WORK TASK: All entries are to be reproduced exactly; the pictures are to be omitted.

PROVIDED RECORDS:
------------------------------------
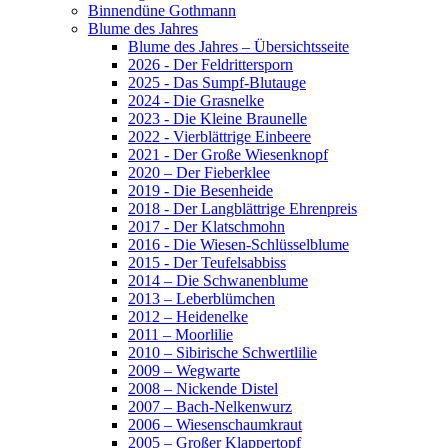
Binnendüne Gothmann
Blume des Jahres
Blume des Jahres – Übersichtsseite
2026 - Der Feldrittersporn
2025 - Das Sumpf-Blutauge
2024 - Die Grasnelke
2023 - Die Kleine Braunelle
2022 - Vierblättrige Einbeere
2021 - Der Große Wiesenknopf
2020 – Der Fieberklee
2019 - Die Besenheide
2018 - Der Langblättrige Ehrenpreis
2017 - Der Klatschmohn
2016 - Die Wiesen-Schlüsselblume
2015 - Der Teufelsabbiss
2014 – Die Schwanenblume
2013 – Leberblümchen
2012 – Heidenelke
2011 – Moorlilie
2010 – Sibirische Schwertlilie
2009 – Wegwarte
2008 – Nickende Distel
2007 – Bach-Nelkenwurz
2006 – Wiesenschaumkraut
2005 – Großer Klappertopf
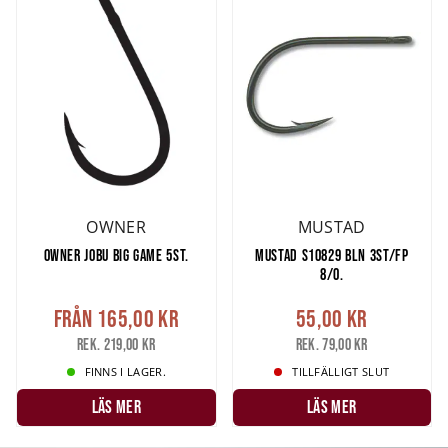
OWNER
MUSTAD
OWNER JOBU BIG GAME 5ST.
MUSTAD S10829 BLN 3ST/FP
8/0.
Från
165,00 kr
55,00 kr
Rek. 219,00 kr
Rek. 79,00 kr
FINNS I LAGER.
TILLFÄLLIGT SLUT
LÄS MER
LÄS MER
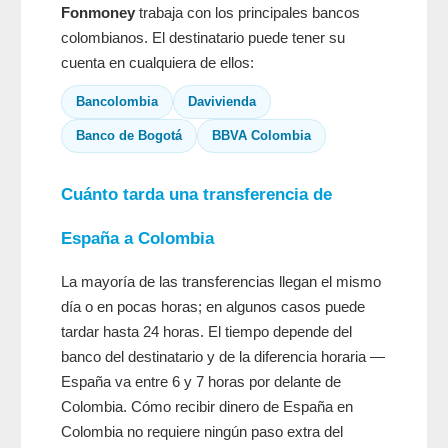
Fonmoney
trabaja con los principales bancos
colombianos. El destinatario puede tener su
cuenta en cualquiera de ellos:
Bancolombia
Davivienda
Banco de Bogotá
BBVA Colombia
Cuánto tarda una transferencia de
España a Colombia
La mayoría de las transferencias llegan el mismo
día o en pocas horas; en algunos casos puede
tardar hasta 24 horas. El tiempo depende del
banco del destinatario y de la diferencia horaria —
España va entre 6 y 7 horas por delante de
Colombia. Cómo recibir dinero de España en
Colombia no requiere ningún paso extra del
------------------------------------
RESULT OF THE TASK:
Binnendüne Gothmann
Blume des Jahres
Blume des Jahres – Übersichtsseite
2026 - Der Feldrittersporn
2025 - Das Sumpf-Blutauge
2024 - Die Grasnelke
2023 - Die Kleine Braunelle
2022 - Vierblättrige Einbeere
2021 - Der Große Wiesenknopf
2020 – Der Fieberklee
2019 - Die Besenheide
2018 - Der Langblättrige Ehrenpreis
2017 - Der Klatschmohn
2016 - Die Wiesen-Schlüsselblume
2015 - Der Teufelsabbiss
2014 – Die Schwanenblume
2013 – Leberblümchen
2012 – Heidenelke
2011 – Moorlilie
2010 – Sibirische Schwertlilie
2009 – Wegwarte
2008 – Nickende Distel
2007 – Bach-Nelkenwurz
2006 – Wiesenschaumkraut
2005 – Großer Klappertopf
OWNER
MUSTAD
OWNER JOBU BIG GAME 5ST.
MUSTAD S10829 BLN 3ST/FP
8/0.
Från
165,00 kr
55,00 kr
Rek. 219,00 kr
Rek. 79,00 kr
FINNS I LAGER.
TILLFÄLLIGT SLUT
LÄS MER
LÄS MER
Fonmoney
trabaja con los principales bancos
colombianos. El destinatario puede tener su
cuenta en cualquiera de ellos:
Bancolombia
Davivienda
Banco de Bogotá
BBVA Colombia
Cuánto tarda una transferencia de
España a Colombia
La mayoría de las transferencias llegan el mismo
día o en pocas horas; en algunos casos puede
tardar hasta 24 horas. El tiempo depende del
banco del destinatario y de la diferencia horaria —
España va entre 6 y 7 horas por delante de
Colombia. Cómo recibir dinero de España en
Colombia no requiere ningún paso extra del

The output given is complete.